◆ **Check your understanding**:
**a.** In the page on the Shield Advanced rule group, why does Shield Advanced give its rule in the web ACL a priority setting of 10,000,000? Answer in one to three sentences.
**b.** From the page on the Shield Advanced rule group, reproduce the part that opens with the words containing "The rule group rule" and closes with "usage in your web ACL.".

Protecting the application layer with the Shield Advanced rule group - AWS WAF, AWS Firewall Manager, and AWS Shield Advanced

Protecting the application layer with the Shield Advanced rule group

This page explains how the Shield Advanced rule group works in your web ACL.

Shield Advanced manages automatic mitigation activities using rules in a rule group that it owns and manages for you. Shield Advanced references the rule group with a rule in the web ACL that you have associated with your protected resource.

The rule group rule in your web ACL

The Shield Advanced rule group rule in your web ACL has the following properties:

  • NameShieldMitigationRuleGroup_account-id_web-acl-id_unique-identifier

  • Web ACL capacity units (WCU) – 150. These WCUs count against the WCU usage in your web ACL.

Shield Advanced creates this rule in your web ACL with a priority setting of 10,000,000, so that it runs after your other rules and rule groups in the web ACL. AWS WAF runs the rules in a web ACL from the lowest numeric priority setting on up. During your management of the web ACL, this priority setting might change.

The automatic mitigation functionality doesn't consume any additional AWS WAF resources in your account, other than the WCUs used by the rule group in your web ACL. For example, the Shield Advanced rule group isn't counted as one of your account's rule groups. For information about account limits in AWS WAF, see AWS WAF quotas.

Rules in the rule group

Within the referenced Shield Advanced rule group, Shield Advanced maintains a rate-based rule ShieldKnownOffenderIPRateBasedRule, which limits the volume of requests from IP addresses that are known to be sources of DDoS attacks. This rule serves as the first line of defense against any attack, because it's always present in the rule group and it doesn't rely on the analysis of traffic patterns to contain attacks. This rule's action is set to the action that you choose for your automatic mitigations, just like the other rules in the rule group. For information about rate-based rules, see Using rate-based rule statements in AWS WAF.

◆ **Given records**:

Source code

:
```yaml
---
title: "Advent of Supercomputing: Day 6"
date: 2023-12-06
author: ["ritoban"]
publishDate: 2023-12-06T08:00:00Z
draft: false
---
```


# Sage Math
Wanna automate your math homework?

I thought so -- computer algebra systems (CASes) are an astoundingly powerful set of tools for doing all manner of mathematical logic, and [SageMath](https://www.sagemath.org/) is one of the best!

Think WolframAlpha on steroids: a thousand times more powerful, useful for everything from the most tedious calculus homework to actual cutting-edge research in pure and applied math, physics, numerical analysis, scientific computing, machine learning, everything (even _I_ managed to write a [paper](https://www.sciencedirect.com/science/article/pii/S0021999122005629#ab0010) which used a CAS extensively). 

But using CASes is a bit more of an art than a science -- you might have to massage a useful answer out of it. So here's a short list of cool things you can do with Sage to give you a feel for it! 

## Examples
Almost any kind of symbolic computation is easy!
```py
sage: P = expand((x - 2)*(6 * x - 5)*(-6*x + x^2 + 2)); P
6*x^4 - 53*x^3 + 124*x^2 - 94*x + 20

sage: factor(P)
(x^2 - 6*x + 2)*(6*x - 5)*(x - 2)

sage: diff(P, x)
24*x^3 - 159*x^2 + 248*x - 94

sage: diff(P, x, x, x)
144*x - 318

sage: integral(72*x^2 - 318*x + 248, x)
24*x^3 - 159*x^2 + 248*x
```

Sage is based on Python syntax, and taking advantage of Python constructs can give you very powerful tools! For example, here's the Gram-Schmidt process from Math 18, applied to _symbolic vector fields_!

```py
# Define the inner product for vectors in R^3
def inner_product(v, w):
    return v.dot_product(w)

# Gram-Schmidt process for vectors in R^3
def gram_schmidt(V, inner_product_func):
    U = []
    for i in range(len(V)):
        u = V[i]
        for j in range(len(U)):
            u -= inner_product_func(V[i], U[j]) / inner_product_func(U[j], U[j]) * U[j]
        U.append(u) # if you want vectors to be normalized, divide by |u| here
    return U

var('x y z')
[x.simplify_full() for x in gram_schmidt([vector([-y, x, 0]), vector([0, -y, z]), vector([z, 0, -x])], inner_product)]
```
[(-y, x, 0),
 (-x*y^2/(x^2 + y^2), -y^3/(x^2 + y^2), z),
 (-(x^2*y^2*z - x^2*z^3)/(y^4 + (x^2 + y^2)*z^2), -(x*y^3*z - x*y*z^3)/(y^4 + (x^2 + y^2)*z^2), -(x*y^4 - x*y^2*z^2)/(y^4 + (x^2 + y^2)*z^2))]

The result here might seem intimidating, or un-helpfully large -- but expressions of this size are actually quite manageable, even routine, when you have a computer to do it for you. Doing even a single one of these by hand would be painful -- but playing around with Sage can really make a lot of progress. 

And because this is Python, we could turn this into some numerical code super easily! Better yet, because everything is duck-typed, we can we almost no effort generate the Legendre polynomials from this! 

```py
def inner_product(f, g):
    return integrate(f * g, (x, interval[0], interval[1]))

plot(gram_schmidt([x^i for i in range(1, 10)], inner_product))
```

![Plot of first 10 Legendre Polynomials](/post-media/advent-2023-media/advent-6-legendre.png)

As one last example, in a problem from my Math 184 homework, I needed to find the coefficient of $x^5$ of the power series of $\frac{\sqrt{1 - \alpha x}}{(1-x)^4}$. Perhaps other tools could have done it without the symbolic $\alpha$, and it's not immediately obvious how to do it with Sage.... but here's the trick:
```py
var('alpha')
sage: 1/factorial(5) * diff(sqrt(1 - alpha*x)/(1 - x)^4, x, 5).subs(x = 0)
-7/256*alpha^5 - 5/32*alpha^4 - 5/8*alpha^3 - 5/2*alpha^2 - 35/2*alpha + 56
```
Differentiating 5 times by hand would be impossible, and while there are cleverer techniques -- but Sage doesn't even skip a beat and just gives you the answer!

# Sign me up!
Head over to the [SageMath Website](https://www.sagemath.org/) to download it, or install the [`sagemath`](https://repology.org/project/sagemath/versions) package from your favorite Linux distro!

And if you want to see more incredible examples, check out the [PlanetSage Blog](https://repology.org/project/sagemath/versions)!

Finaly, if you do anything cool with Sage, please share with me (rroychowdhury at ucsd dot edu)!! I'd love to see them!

◆ **Outputs by task**:
**a.** The high priority setting makes the Shield Advanced rule run after the other rules and rule groups in the web ACL. This works because AWS WAF runs a web ACL's rules starting from the lowest numeric priority setting and moving up.

**b.**
The rule group rule in your web ACL

The Shield Advanced rule group rule in your web ACL has the following properties:

  • NameShieldMitigationRuleGroup_account-id_web-acl-id_unique-identifier

  • Web ACL capacity units (WCU) – 150. These WCUs count against the WCU usage in your web ACL.